Yahoo has a keyword extraction service (http://developer.yahoo.com/search/content/V1/termExtraction.html) which is low recall but high precision. In other words, it gives you a small number of high quality terms, but misses many of the terms in your documents.

In Python, there is topia.termextract (http://pypi.python.org/pypi/topia.termextract/). It is relatively noisy, and proposes many bogus keywords, but it simple to use.

Termine (http://www.nactem.ac.uk/software/termine/) is a UK webservice that also is relatively noisy, and proposes many bogus keywords. However, it appears to me to be slightly more accurate than topia.termextract. YMMV.

One way to denoise results with too many keywords (e.g. topia.termextract and termine) is to create a vocabulary of terms that occur frequently, and then throw out proposed terms that are not in the vocabulary. In other words, do two passes over your corpus: The first pass, count the frequency of each keywords. In the second pass, discard the keywords that are too rare.

If you want to write your own, perhaps the best introduction is written by Park, who is now at IBM:

  • "Automatic glossary extraction: beyond terminology identification" available at http://portal.acm.org/citation.cfm?id=1072370
  • "Glossary extraction and utilization in the information search and delivery system for IBM technical support"

Here are some more references, if you want to learn more:

  • http://en.wikipedia.org/wiki/Terminology_extraction
  • "CorePhrase: Keyphrase Extraction for Document Clustering"
  • Liu et al 2009 from NAACL HLT
  • "Automatic Identification of Non-compositional Phrases"
  • "Data Mining Meets Collocations Discovery"
  • As well as a host of other references you can dig up on the subject.


回答3:

There is also a service called Alchemy that can do term-extraction, concept tagging, sentiment analysis and so on.

It's valid, I tested it but I don't know they commercial policies (if any).

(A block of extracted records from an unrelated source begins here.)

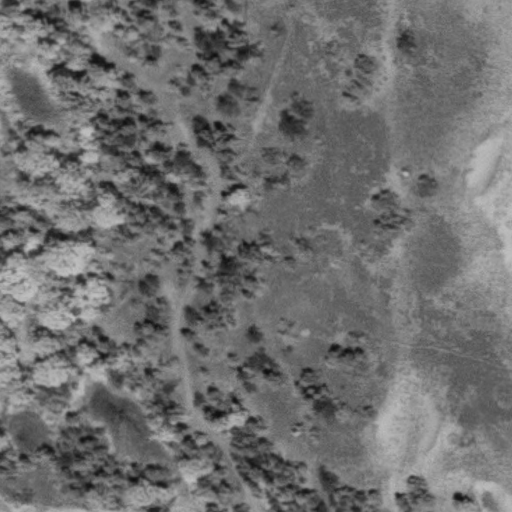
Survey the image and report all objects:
park: (256, 256)
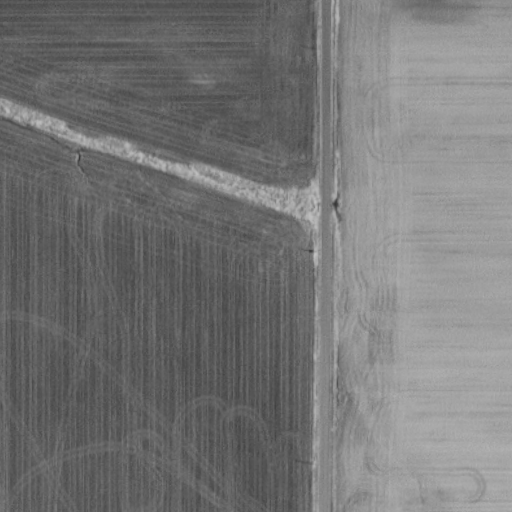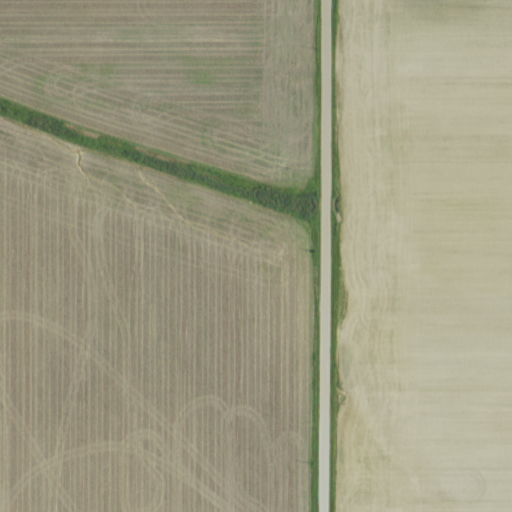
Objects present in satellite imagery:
road: (314, 256)
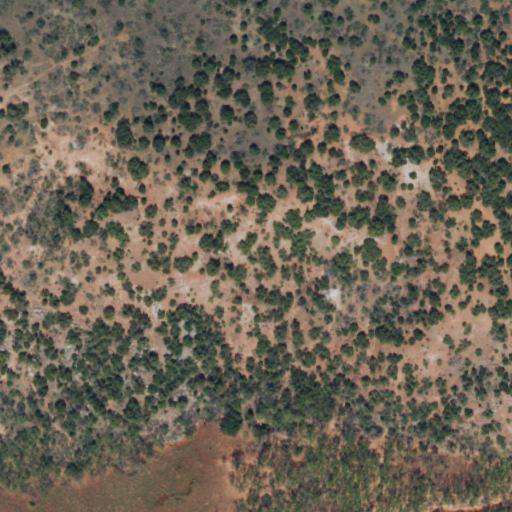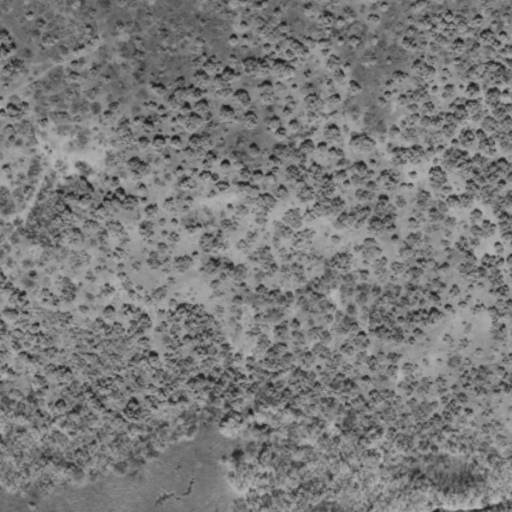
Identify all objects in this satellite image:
road: (54, 26)
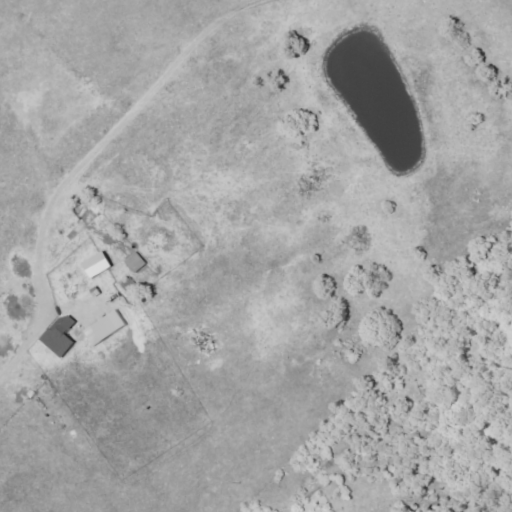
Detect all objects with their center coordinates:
building: (138, 262)
building: (99, 264)
building: (108, 327)
building: (62, 336)
road: (1, 398)
road: (186, 486)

They provide APIs for any sort of language (pretty much).

I read somewhere (sorry I don't remember where anymore) that the output given by Alchemy is less noisy compared to those proposed by Joseph.



回答4:

You did not specify a technology you're working with, so I guess a shell script is also a possibility.

I've always been impressed by the word frequency analysis example in the Advanced Bash-Scripting Guide (12-11)

The following for example fetches a book from project Gutenburg and writes out a word frequency analysis 'report':

wget http://www.gutenberg.org/files/20417/20417-8.txt -q -O- | 
sed -e 's/\.//g'  -e 's/\,//g' -e 's/ /\
/g' | tr 'A-Z' 'a-z' | sort | uniq -c | sort -nr > output.txt

Should be extendable to exclude words from a 'common' list (the, and, a...) etc.



回答5:

I personally recommend Maui (http://code.google.com/p/maui-indexer/): it relies on KeA but extends it in a variety of ways. It is trainable and can use RDF formatted terminologies.



回答6:

I've used NTLK to recognize named entities before with some success. It is especially good at recognizing people's and organization's names.